Ce faisant, le Pnud encourage les gouvernements à dépasser la notion d’emplois pour considérer les nombreux types de travail qui existent, occupant environ la moitié des 7,3 milliards de Terriens. Près d’un milliard d’agriculteurs assurent plus de 80 % de la production alimentaire de la planète et améliorent ainsi la nutrition et la santé. «A l’échelle mondiale, 80 millions de travailleurs des secteurs de la santé et de l’éducation ont renforcé les capacités humaines», souligne le Pnud. Plus d’un milliard de travailleurs dans le secteur des services a contribué au progrès humain. En Chine et en Inde, 23 millions d’emplois dans la filière des énergies propres améliorent la viabilité environnementale.
Les femmes payées 25 % de moins
Ce petit tour d’horizon permet d’appuyer la thèse du Pnud selon laquelle «le travail a une valeur sociétale au-delà des gains des travailleurs individuels» : «Le travail de soins à des personnes âgées et handicapées les aide à entretenir leurs capacités. Le travail des artistes, des musiciens et des écrivains enrichit la vie d’autres êtres humains. Chaque année, plus de 970 millions de bénévoles viennent en aide aux familles et aux communautés, construisent des réseaux sociaux et contribuent à la cohésion sociale. À l’échelle mondiale, le salaire des femmes est de 24 % inférieur à celui des hommes, 25 % seulement des postes d’administration et de direction d’entreprises sont occupés par des femmes, tandis que 32 % des entreprises n’ont pas de femmes cadres supérieurs […].»
Ces inégalités entre hommes et femmes s’inscrivent dans un monde où les femmes occupent près de 55 % des emplois totaux. Les femmes ont moins de chances d’être payées : «Sur quatre heures de travail non rémunéré, les femmes en font trois», note le Pnud.

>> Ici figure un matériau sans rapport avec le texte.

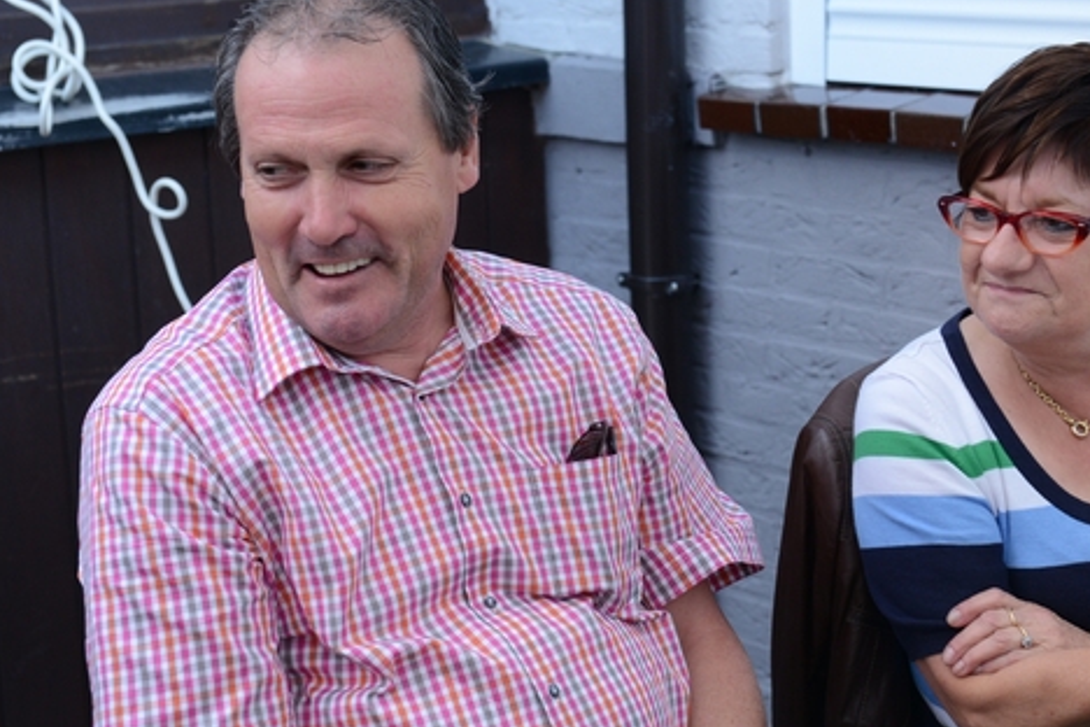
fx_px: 2331
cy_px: 403
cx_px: 613
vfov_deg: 17.7
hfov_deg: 26.3
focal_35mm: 77
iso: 1250
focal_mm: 60
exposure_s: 1/100
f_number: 5
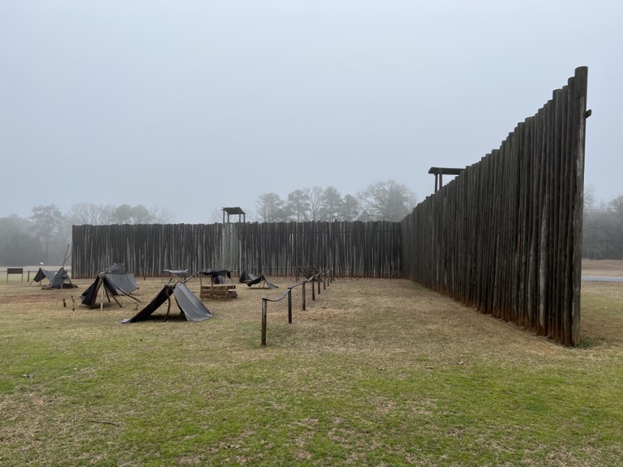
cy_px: 234
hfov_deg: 67.3
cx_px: 312
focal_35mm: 26
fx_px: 468
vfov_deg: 53.1
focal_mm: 5.7
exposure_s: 1/1553
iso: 50
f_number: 1.5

«Pour réduire cette inégalité, les sociétés ont besoin de nouvelles politiques publiques. La garantie d’une égalité des salaires, l’octroi de congés parentaux rémunérés et la lutte contre le harcèlement et les normes sociales qui excluent tant de femmes du travail rémunéré figurent parmi les changements requis», écrivent les experts de l’agence onusienne.
Creusement des inégalités
La mondialisation et les changements technologiques produisent un monde du travail de plus en plus polarisé. «Les temps actuels n’ont jamais été aussi favorables aux travailleurs hautement qualifiés. Par contre, il ne fait pas bon ne pas avoir de qualifications en ce moment. Ce constat ne fait que creuser les inégalités», explique l’auteur du rapport, Selim Jahan.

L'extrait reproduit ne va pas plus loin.